Two years ago I set up the Hotwire Health Tech practice because I was convinced by the difference tech could make on people’s lives. I wanted to help companies tell some of the great stories coming out of this sector. In those two years, I’ve seen incredible changes in the way we view health tech. When you look at how people are now adopting consumer devices like fitness trackers, how digital devices now exist to more easily detect diabetes and other chronic conditions, how consumers and doctors are embracing interaction online, how AI and robotics are changing front line medicine – it really is remarkable to see.
Our wonderful NHS is facing its toughest challenges ever – an ageing population and lack of funding are causing serious pressure on an already stretched system.
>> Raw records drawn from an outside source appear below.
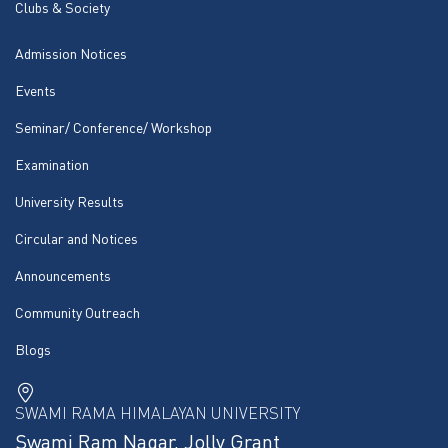
Clubs & Society
Admission Notices
Events
Seminar/ Conference/ Workshop
Examination
University Results
Circular and Notices
Announcements
Community Outreach
Blogs
SWAMI RAMA HIMALAYAN UNIVERSITY
Swami Ram Nagar, Jolly Grant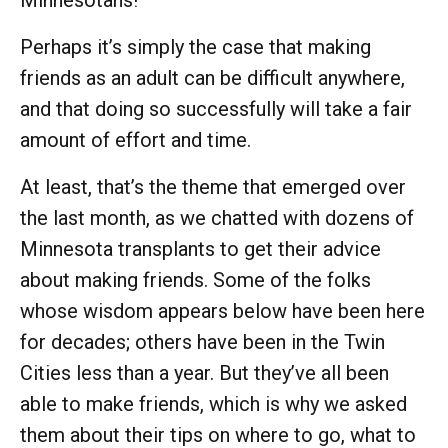
Perhaps it’s simply the case that making
friends as an adult can be difficult anywhere,
and that doing so successfully will take a fair
amount of effort and time.
At least, that’s the theme that emerged over
the last month, as we chatted with dozens of
Minnesota transplants to get their advice
about making friends. Some of the folks
whose wisdom appears below have been here
for decades; others have been in the Twin
Cities less than a year. But they’ve all been
able to make friends, which is why we asked
them about their tips on where to go, what to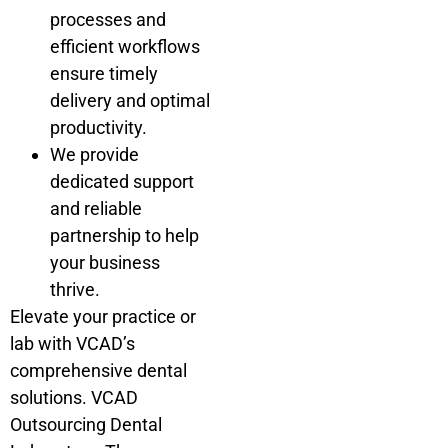
processes and
efficient workflows
ensure timely
delivery and optimal
productivity.
We provide
dedicated support
and reliable
partnership to help
your business
thrive.
Elevate your practice or
lab with VCAD’s
comprehensive dental
solutions. VCAD
Outsourcing Dental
But I truly believe technology can help to alleviate the pressure. These technologies do exist and there are some fascinating companies such as Babylon which are really changing our thinking, but with our complex system, the challenge is working this tech into the system in time.
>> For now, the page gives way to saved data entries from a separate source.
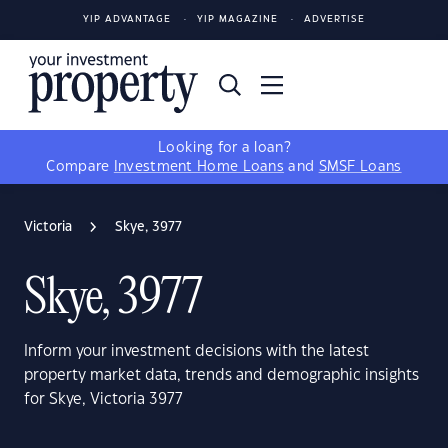
YIP ADVANTAGE
YIP MAGAZINE
ADVERTISE
Looking for a loan?
Compare
Investment Home Loans
and
SMSF Loans
Victoria
Skye, 3977
Skye, 3977
Inform your investment decisions with the latest
property market data, trends and demographic insights
for Skye, Victoria 3977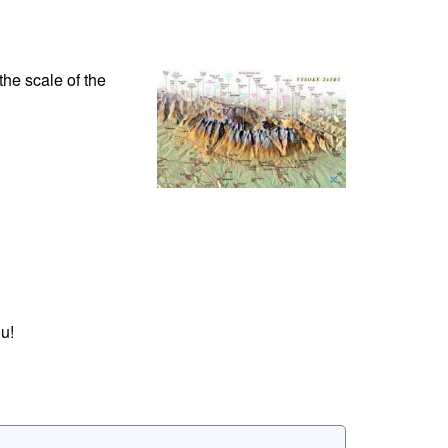
the scale of the
u!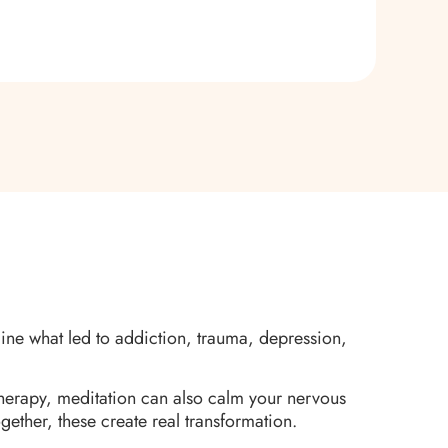
mine what led to addiction, trauma, depression,
herapy, meditation can also calm your nervous
gether, these create real transformation.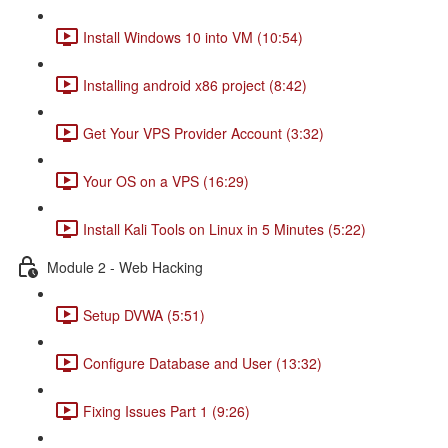
Install Windows 10 into VM (10:54)
Installing android x86 project (8:42)
Get Your VPS Provider Account (3:32)
Your OS on a VPS (16:29)
Install Kali Tools on Linux in 5 Minutes (5:22)
Module 2 - Web Hacking
Setup DVWA (5:51)
Configure Database and User (13:32)
Fixing Issues Part 1 (9:26)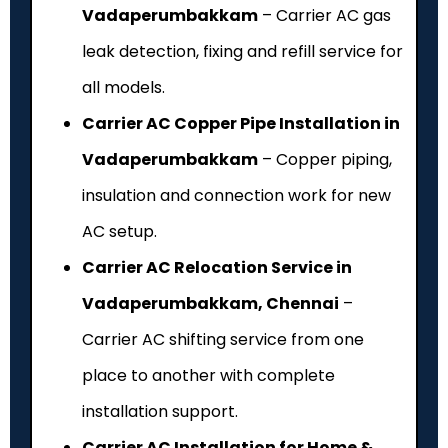
Vadaperumbakkam
– Carrier AC gas
leak detection, fixing and refill service for
all models.
Carrier AC Copper Pipe Installation in
Vadaperumbakkam
– Copper piping,
insulation and connection work for new
AC setup.
Carrier AC Relocation Service in
Vadaperumbakkam, Chennai
–
Carrier AC shifting service from one
place to another with complete
installation support.
Carrier AC Installation for Home &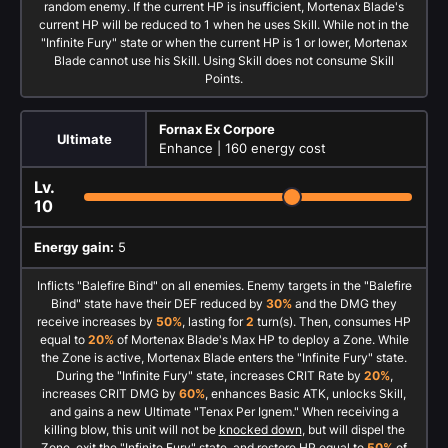
random enemy. If the current HP is insufficient, Mortenax Blade's
current HP will be reduced to 1 when he uses Skill. While not in the
"Infinite Fury" state or when the current HP is 1 or lower, Mortenax
Blade cannot use his Skill. Using Skill does not consume Skill
Points.
Fornax Ex Corpore
Ultimate
Enhance |
160 energy cost
Lv.
10
Energy gain:
5
Inflicts "Balefire Bind" on all enemies. Enemy targets in the "Balefire
Bind" state have their DEF reduced by
30%
and the DMG they
receive increases by
50%
, lasting for
2
turn(s). Then, consumes HP
equal to
20%
of Mortenax Blade's Max HP to deploy a Zone. While
the Zone is active, Mortenax Blade enters the "Infinite Fury" state.
During the "Infinite Fury" state, increases CRIT Rate by
20%
,
increases CRIT DMG by
60%
, enhances Basic ATK, unlocks Skill,
and gains a new Ultimate "Tenax Per Ignem." When receiving a
killing blow, this unit will not be
knocked down
, but will dispel the
Zone, exit the "Infinite Fury" state, and restore HP equal to
50%
of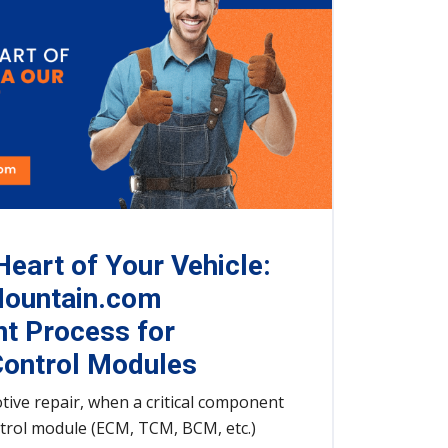
Heart of Your Vehicle:
ountain.com
t Process for
ontrol Modules
tive repair, when a critical component
ntrol module (ECM, TCM, BCM, etc.)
Larger organisations such as J&J and Pfizer have recognised this challenge and are already working to solve it. The Pfizer Healthcare Hub: London works alongside start-ups to help them navigate the complex NHS system and to implement the technology or innovation more quickly. Teaming fast-paced startups with networked organisations who’ve been in the industry for a long time, provides an excellent way to help push some of this tech through to make a difference to people’s lives.
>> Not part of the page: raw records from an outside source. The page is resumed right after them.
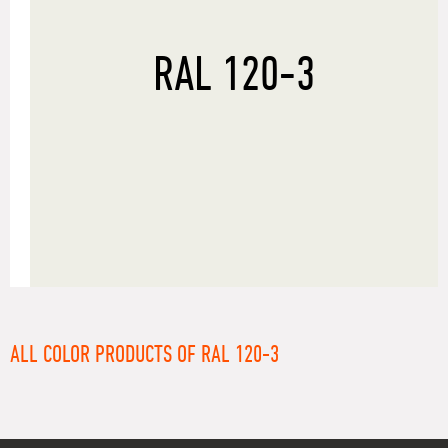
RAL 120-3
ALL COLOR PRODUCTS OF RAL 120-3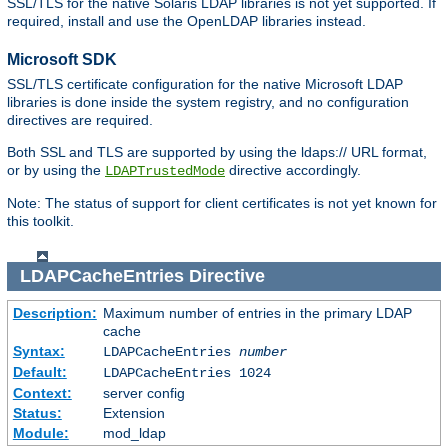
SSL/TLS for the native Solaris LDAP libraries is not yet supported. If
required, install and use the OpenLDAP libraries instead.
Microsoft SDK
SSL/TLS certificate configuration for the native Microsoft LDAP
libraries is done inside the system registry, and no configuration
directives are required.
Both SSL and TLS are supported by using the ldaps:// URL format,
or by using the
directive accordingly.
LDAPTrustedMode
Note: The status of support for client certificates is not yet known for
this toolkit.
LDAPCacheEntries
Directive
Description:
Maximum number of entries in the primary LDAP
cache
Syntax:
LDAPCacheEntries
number
Default:
LDAPCacheEntries 1024
Context:
server config
Status:
Extension
Module:
mod_ldap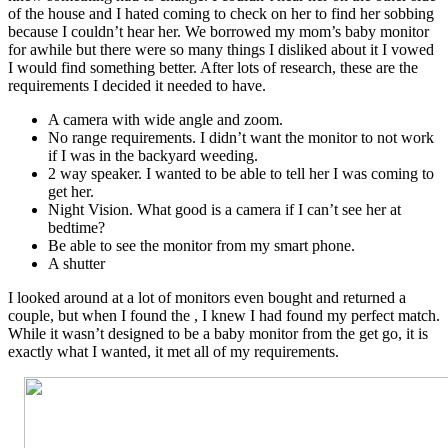
of the house and I hated coming to check on her to find her sobbing
because I couldn’t hear her. We borrowed my mom’s baby monitor
for awhile but there were so many things I disliked about it I vowed
I would find something better. After lots of research, these are the
requirements I decided it needed to have.
A camera with wide angle and zoom.
No range requirements. I didn’t want the monitor to not work
if I was in the backyard weeding.
2 way speaker. I wanted to be able to tell her I was coming to
get her.
Night Vision. What good is a camera if I can’t see her at
bedtime?
Be able to see the monitor from my smart phone.
A shutter
I looked around at a lot of monitors even bought and returned a
couple, but when I found the , I knew I had found my perfect match.
While it wasn’t designed to be a baby monitor from the get go, it is
exactly what I wanted, it met all of my requirements.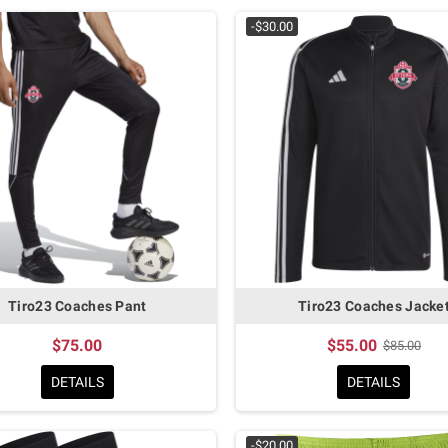
-$30.00
Tiro23 Coaches Pant
Tiro23 Coaches Jacke
$75.00
$55.00
$85.00
DETAILS
DETAILS
-$20.00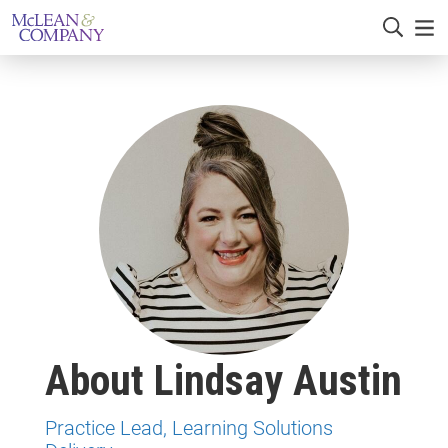
About Lindsay Austin
Practice Lead, Learning Solutions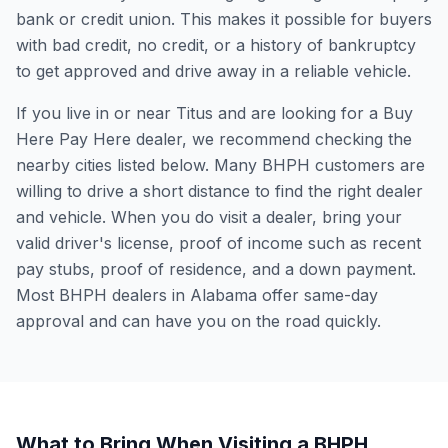
bank or credit union. This makes it possible for buyers
with bad credit, no credit, or a history of bankruptcy
to get approved and drive away in a reliable vehicle.
If you live in or near Titus and are looking for a Buy
Here Pay Here dealer, we recommend checking the
nearby cities listed below. Many BHPH customers are
willing to drive a short distance to find the right dealer
and vehicle. When you do visit a dealer, bring your
valid driver's license, proof of income such as recent
pay stubs, proof of residence, and a down payment.
Most BHPH dealers in Alabama offer same-day
approval and can have you on the road quickly.
What to Bring When Visiting a BHPH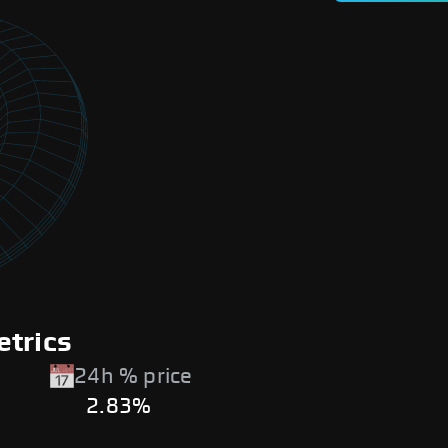
etrics
24h % price
2.83%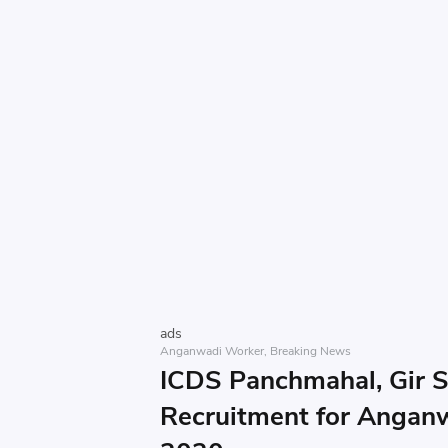
ads
Anganwadi Worker
Breaking News
ICDS Panchmahal, Gir 
Recruitment for Angan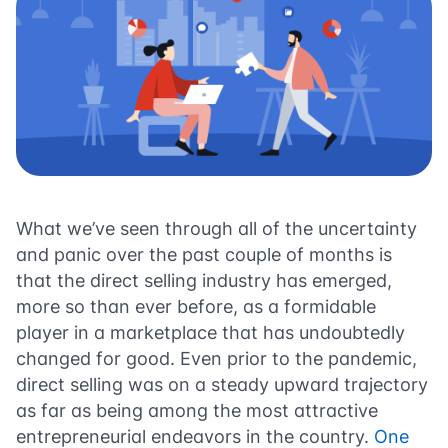
What we’ve seen through all of the uncertainty
and panic over the past couple of months is
that the direct selling industry has emerged,
more so than ever before, as a formidable
player in a marketplace that has undoubtedly
changed for good. Even prior to the pandemic,
direct selling was on a steady upward trajectory
as far as being among the most attractive
entrepreneurial endeavors in the country.
One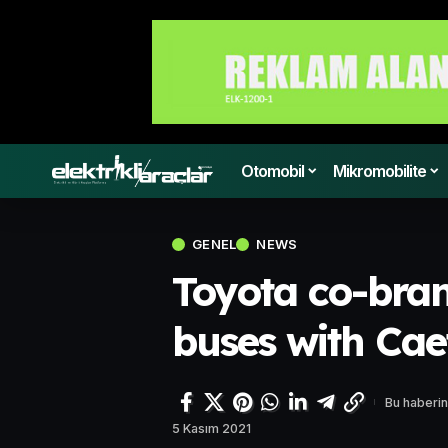
Otomobil
Mikromobilite
GENEL
NEWS
Toyota co-bran
buses with Ca
Bu haberin
5 Kasım 2021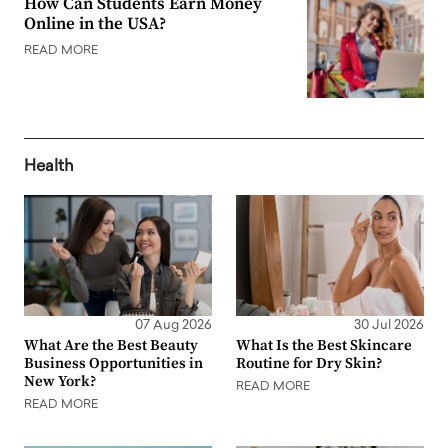
How Can Students Earn Money
Online in the USA?
READ MORE
Health
07 Aug 2026
30 Jul 2026
What Are the Best Beauty
What Is the Best Skincare
Business Opportunities in
Routine for Dry Skin?
New York?
READ MORE
READ MORE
From a communications perspective, we also have a duty of care to the health industry. There are some fascinating stories out there that need to be told and there are some trickier issues that need to be framed in the correct way. Data and how health data is shared is one such issue. The NHS has faced a backlash on this before, but sharing data is something that will drive new discoveries and solutions in health. Communicated in the right way to educate and inform could help everyone to work together more effectively.
We are constantly bombarded by negative stories about the NHS in the media, and there’s no doubt there are plenty of tough issues to be addressed, but there are also exciting technologies and stories that we should all be shouting about to encourage the spread of innovation in the sector.